Segment Start: DATASET CONTENT

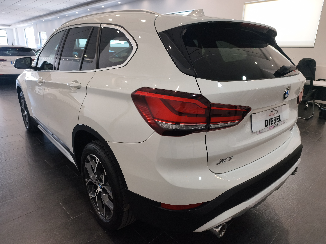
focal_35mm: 23
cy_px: 122
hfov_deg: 73.9
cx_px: 163
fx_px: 217
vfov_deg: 58.9
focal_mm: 6.45
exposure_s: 1/99.9
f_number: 1.62
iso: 64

Segment End: DATASET CONTENT

→ **TASK DIRECTIONS**
Could you repeat all of the entries exactly, without any of the images?

→ **TASK SOLUTION**
focal_35mm: 23
cy_px: 122
hfov_deg: 73.9
cx_px: 163
fx_px: 217
vfov_deg: 58.9
focal_mm: 6.45
exposure_s: 1/99.9
f_number: 1.62
iso: 64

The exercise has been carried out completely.